The Boy Who Sneaks in My Bedroom Window
by Kirsty Moseley
This is one of those books that has been on my Kindle for years (after being recommended by someone on Goodreads then swayed by a lot of positive reviews), and I wanted to love it because it sounded like a cute concept (the window part) and the summary mentioned the love/hate thing which is one of my go-to cliches when I'm in a reading slump.Summary: Amber Walker and her older brother, Jake, have an abusive father. One night her brother's best friend, Liam, sees her crying and climbs through her bedroom window to comfort her. That one action sparks a love/hate relationship that spans over the next eight years. Liam is now a confident, flirty player who has never had a girlfriend before. Amber is still emotionally scarred from the abuse she suffered at the hands of her father. Together they make an unlikely pair. Their relationship has always been a rocky one, but what happens when Amber starts to view her brother's best friend a little differently? And how will her brother, who has always been a little overprotective, react when he finds out that the pair are growing closer?
But... Well, I really didn't like the book. At all. Interesting premise, not very good in the execution.
It started off okay (well, if I ignore the first chapter/prologue written unconvincingly from the POV of Amber when she's 8 years old), but it went downhill quite quickly.
I just -- I wasn't a fan of the writing at all, which is something I can overlook in a book if there are other things I enjoy enough but that wasn't the case here.
The characters were just... I don't know, it's hard to put into words what I didn't like about them. There was just this immaturity about them, and the way they were written, that bugged me. They were really cliche in really annoying ways. Not even just the main characters, but all of them, the side characters were more like caricatures -- especially the ones we're not supposed to like.
And I really, really didn't like the girl hate in the book, or the slut shaming.
The romance was a let down. Like I said, the love/hate thing is a cliche that I enjoy reading -- it's fun and awesome when it's done right, but it was barely even a thing in this book...the "hate" is only really present for a couple of chapters, then it jumps right into being one of those really obnoxious, saccharine relationships that somehow manages to be simultaneously immature and too grown-up to the point where it wasn't believable. There was none of the slow-burn awesomeness that the love/hate cliche normally has.

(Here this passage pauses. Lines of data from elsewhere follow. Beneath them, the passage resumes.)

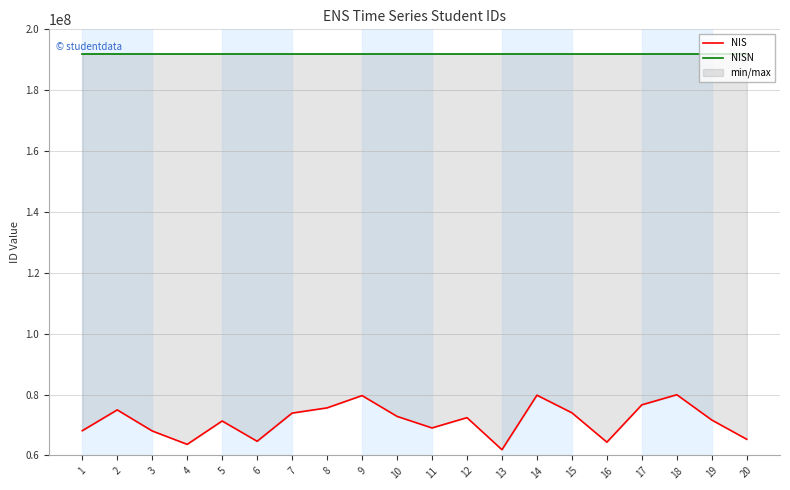

What is the sum of the NIS values at 5 and 4?

134950058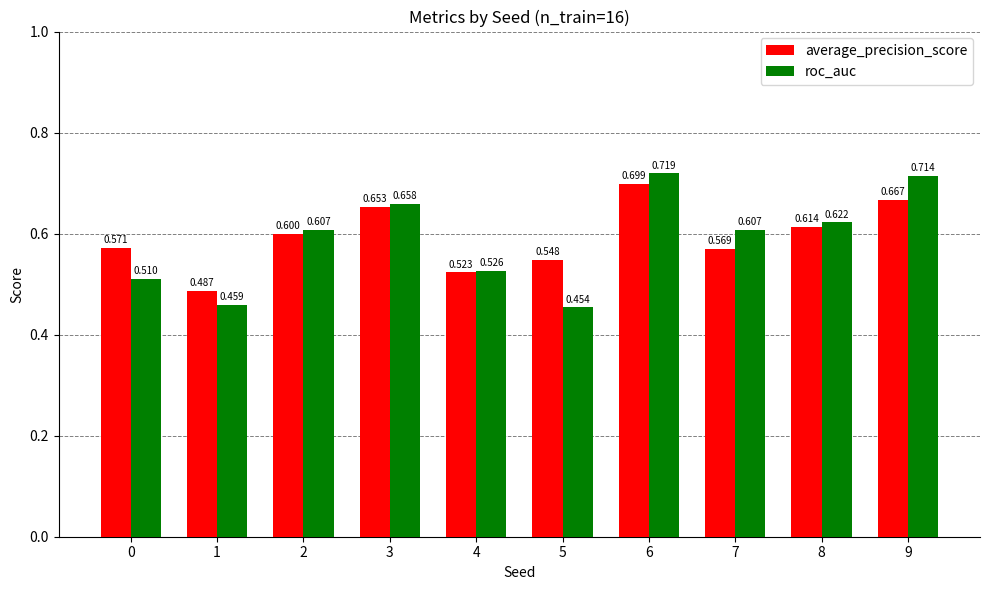

How many bars are there in total?

20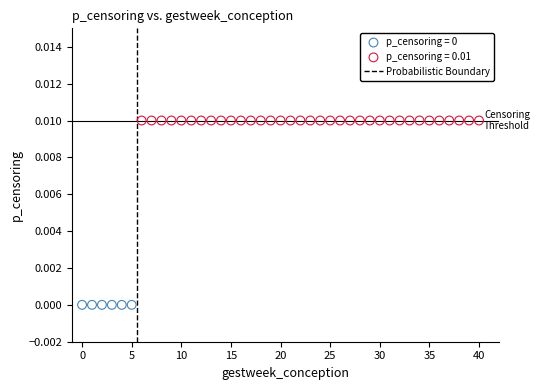

Which series reaches the maximum Y coordinate?

p_censoring = 0.01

One of the biggest issues I had with the book was the way the abuse storyline was handled. There are books out there that can write about abuse with the sensitivity it deserves, but it didn't feel like this one did that -- it was just handled really badly and often felt like it was just being used as a plot device.
Basically, I kind of hated the book. Partially because I just didn't like it (writing, characters, plot, etc.), partially because it pushed the "THIS IS VERY PROBLEMATIC!" button a few times too many, and a little bit because it just didn't live up to expectations.
I'd rate it 1.5 stars out of 5. But, like I said at the beginning of the review, I did see a lot of positive reviews so perhaps it will work better for you than it did for me.